» **Supplied material**
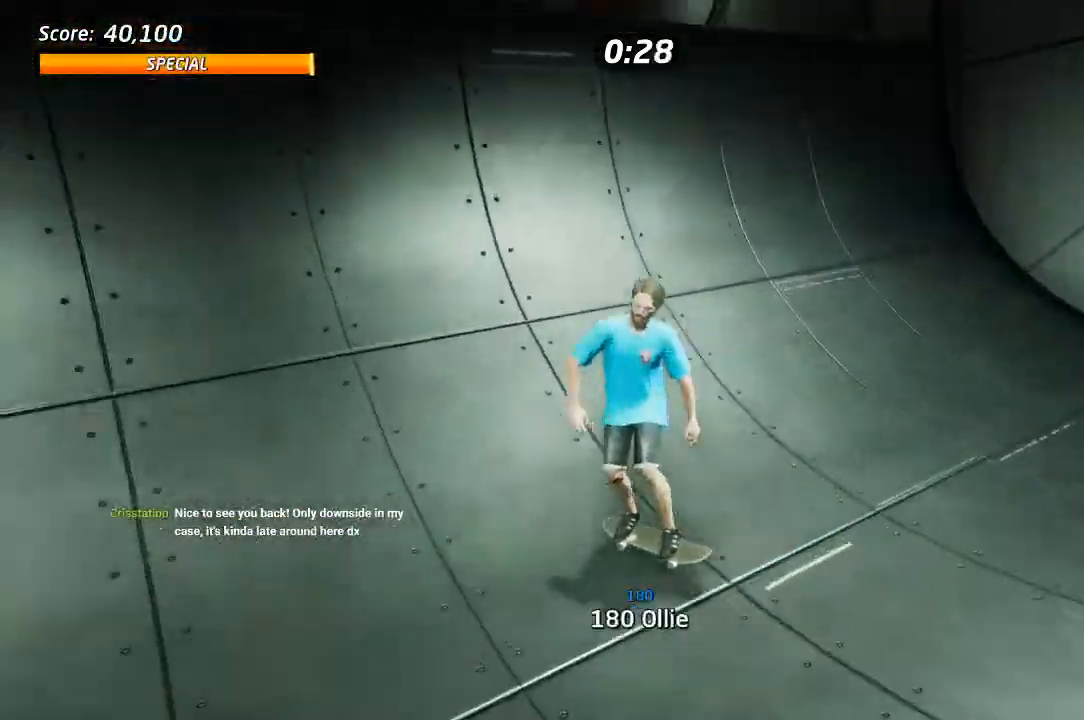
{"buttons": ["SQUARE", "L1", "DPAD_DOWN", "DPAD_LEFT"], "left_stick": "center", "right_stick": "center", "events": [[233, "TRIANGLE", "down"], [350, "DPAD_DOWN", "up"], [400, "DPAD_DOWN", "down"], [400, "TRIANGLE", "up"], [483, "SQUARE", "down"], [500, "CROSS", "up"], [500, "L1", "down"]]}
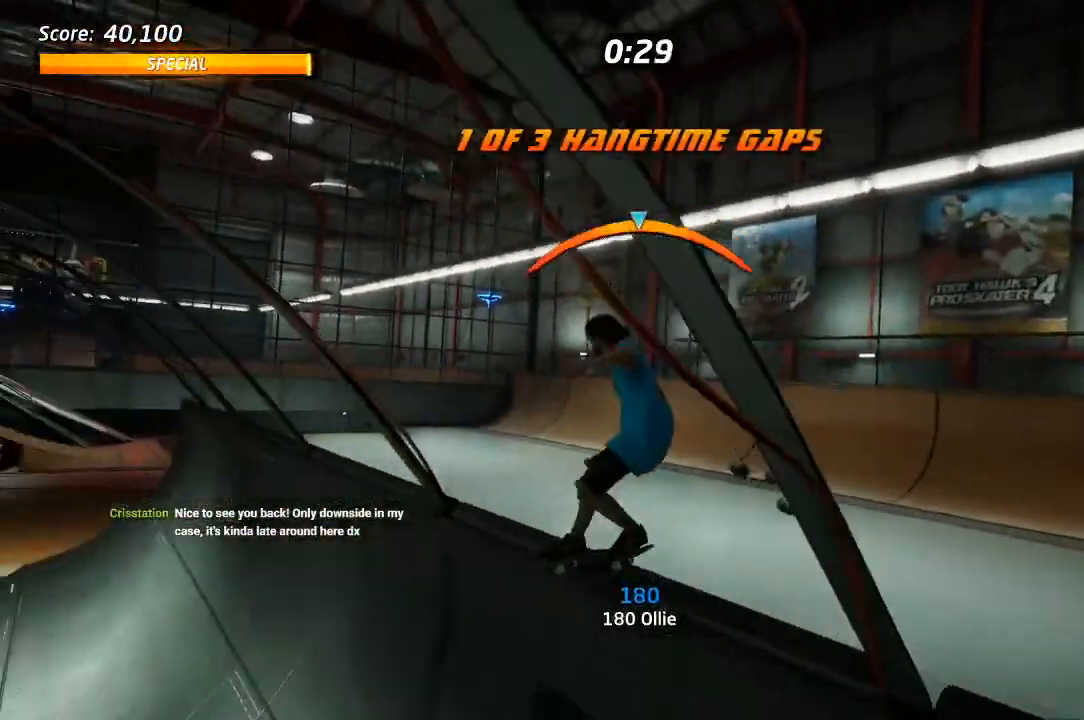
{"buttons": ["CROSS", "DPAD_LEFT"], "left_stick": "center", "right_stick": "center", "events": [[67, "CROSS", "down"], [67, "SQUARE", "up"], [133, "CROSS", "up"], [133, "L1", "up"], [217, "DPAD_DOWN", "up"], [250, "DPAD_UP", "down"], [317, "DPAD_UP", "up"], [500, "CROSS", "down"]]}
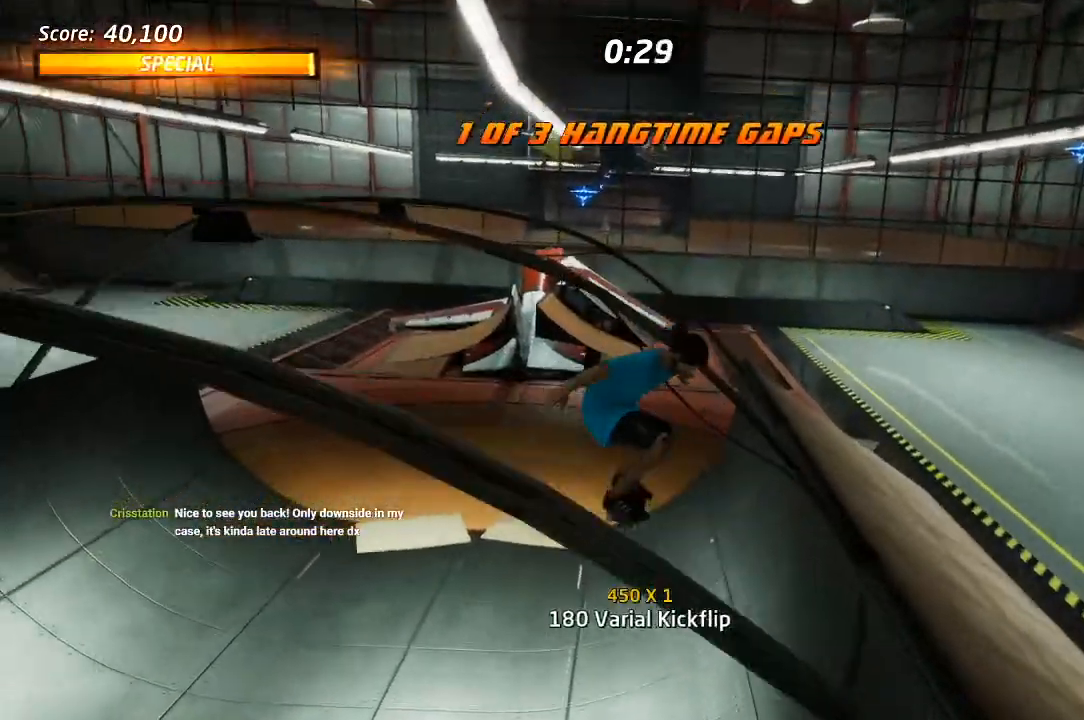
{"buttons": ["R1", "DPAD_DOWN"], "left_stick": "center", "right_stick": "center", "events": [[217, "DPAD_DOWN", "down"], [217, "DPAD_LEFT", "up"], [317, "DPAD_DOWN", "up"], [383, "DPAD_DOWN", "down"], [483, "R1", "down"], [500, "CROSS", "up"]]}
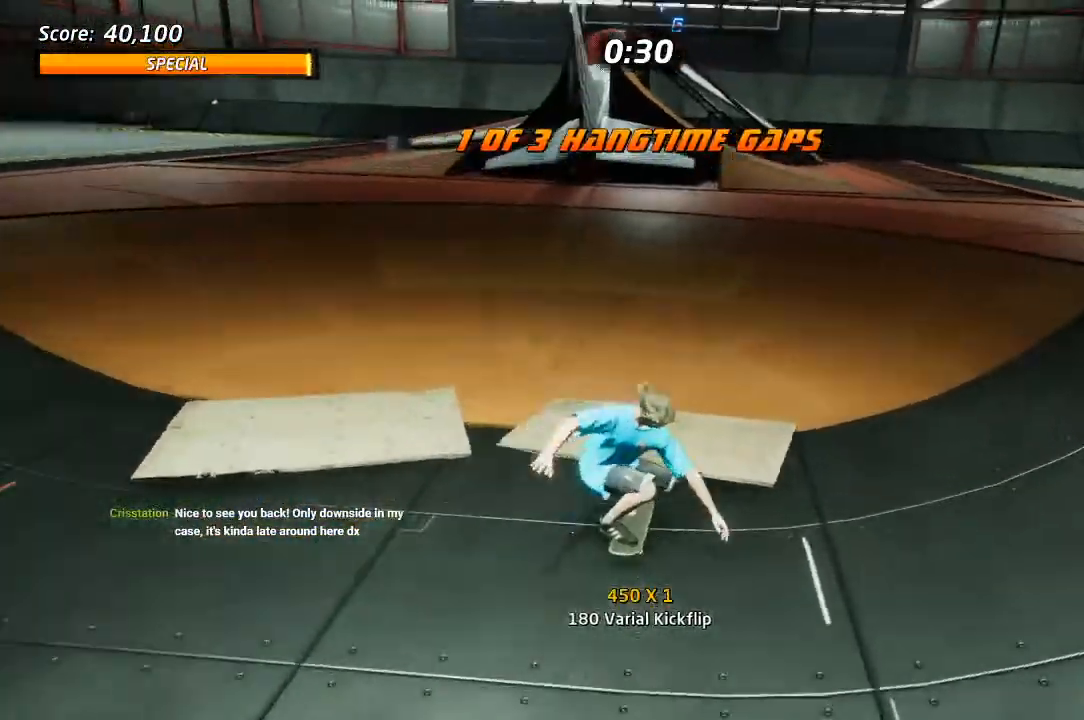
{"buttons": ["DPAD_DOWN"], "left_stick": "center", "right_stick": "center"}
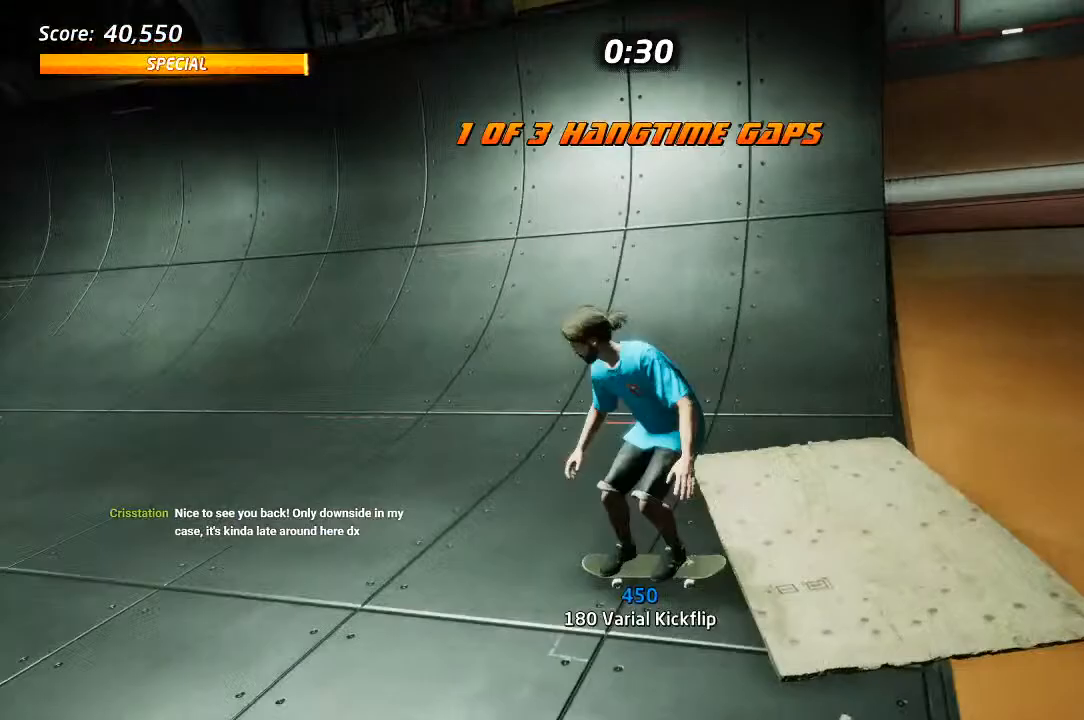
{"buttons": ["CROSS", "DPAD_DOWN", "DPAD_LEFT"], "left_stick": "center", "right_stick": "center", "events": [[33, "DPAD_RIGHT", "down"], [83, "DPAD_DOWN", "up"], [200, "CROSS", "down"], [350, "DPAD_DOWN", "down"], [367, "DPAD_DOWN", "up"], [383, "DPAD_RIGHT", "up"], [467, "DPAD_DOWN", "down"], [467, "DPAD_LEFT", "down"]]}
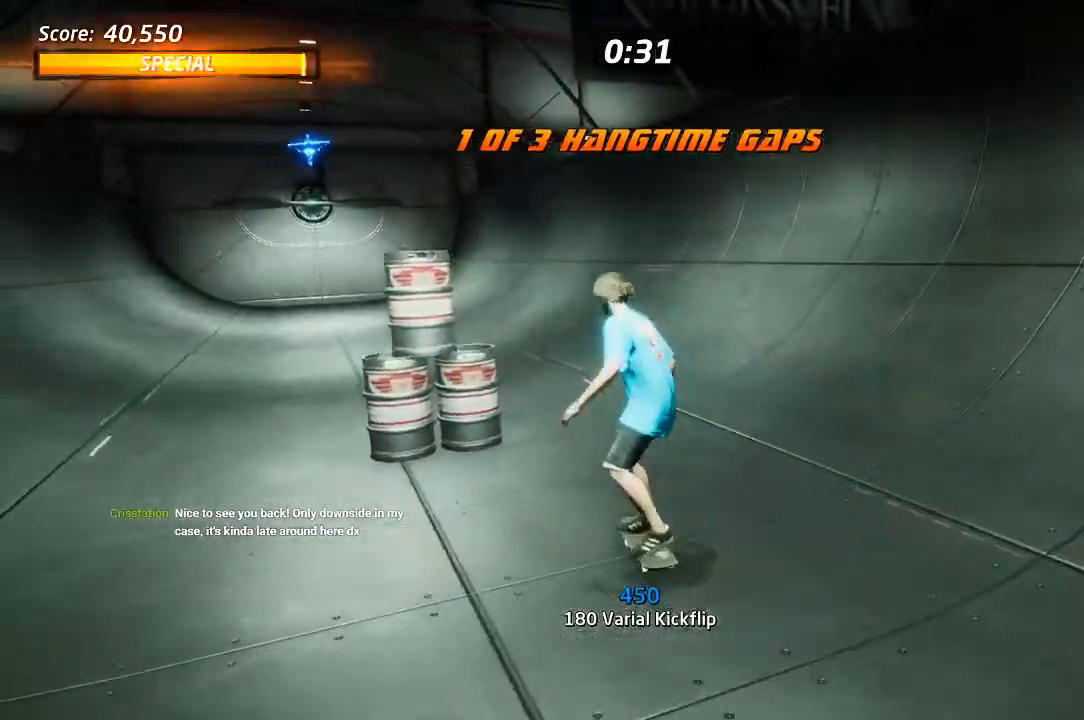
{"buttons": ["CROSS", "DPAD_UP", "DPAD_LEFT"], "left_stick": "center", "right_stick": "center"}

» **Work instructions**
What is needed is an exact output of the records above, with every picture left out.

» **Exercise answer**
{"buttons": ["SQUARE", "L1", "DPAD_DOWN", "DPAD_LEFT"], "left_stick": "center", "right_stick": "center", "events": [[233, "TRIANGLE", "down"], [350, "DPAD_DOWN", "up"], [400, "DPAD_DOWN", "down"], [400, "TRIANGLE", "up"], [483, "SQUARE", "down"], [500, "CROSS", "up"], [500, "L1", "down"]]}
{"buttons": ["CROSS", "DPAD_LEFT"], "left_stick": "center", "right_stick": "center", "events": [[67, "CROSS", "down"], [67, "SQUARE", "up"], [133, "CROSS", "up"], [133, "L1", "up"], [217, "DPAD_DOWN", "up"], [250, "DPAD_UP", "down"], [317, "DPAD_UP", "up"], [500, "CROSS", "down"]]}
{"buttons": ["R1", "DPAD_DOWN"], "left_stick": "center", "right_stick": "center", "events": [[217, "DPAD_DOWN", "down"], [217, "DPAD_LEFT", "up"], [317, "DPAD_DOWN", "up"], [383, "DPAD_DOWN", "down"], [483, "R1", "down"], [500, "CROSS", "up"]]}
{"buttons": ["DPAD_DOWN"], "left_stick": "center", "right_stick": "center"}
{"buttons": ["CROSS", "DPAD_DOWN", "DPAD_LEFT"], "left_stick": "center", "right_stick": "center", "events": [[33, "DPAD_RIGHT", "down"], [83, "DPAD_DOWN", "up"], [200, "CROSS", "down"], [350, "DPAD_DOWN", "down"], [367, "DPAD_DOWN", "up"], [383, "DPAD_RIGHT", "up"], [467, "DPAD_DOWN", "down"], [467, "DPAD_LEFT", "down"]]}
{"buttons": ["CROSS", "DPAD_UP", "DPAD_LEFT"], "left_stick": "center", "right_stick": "center"}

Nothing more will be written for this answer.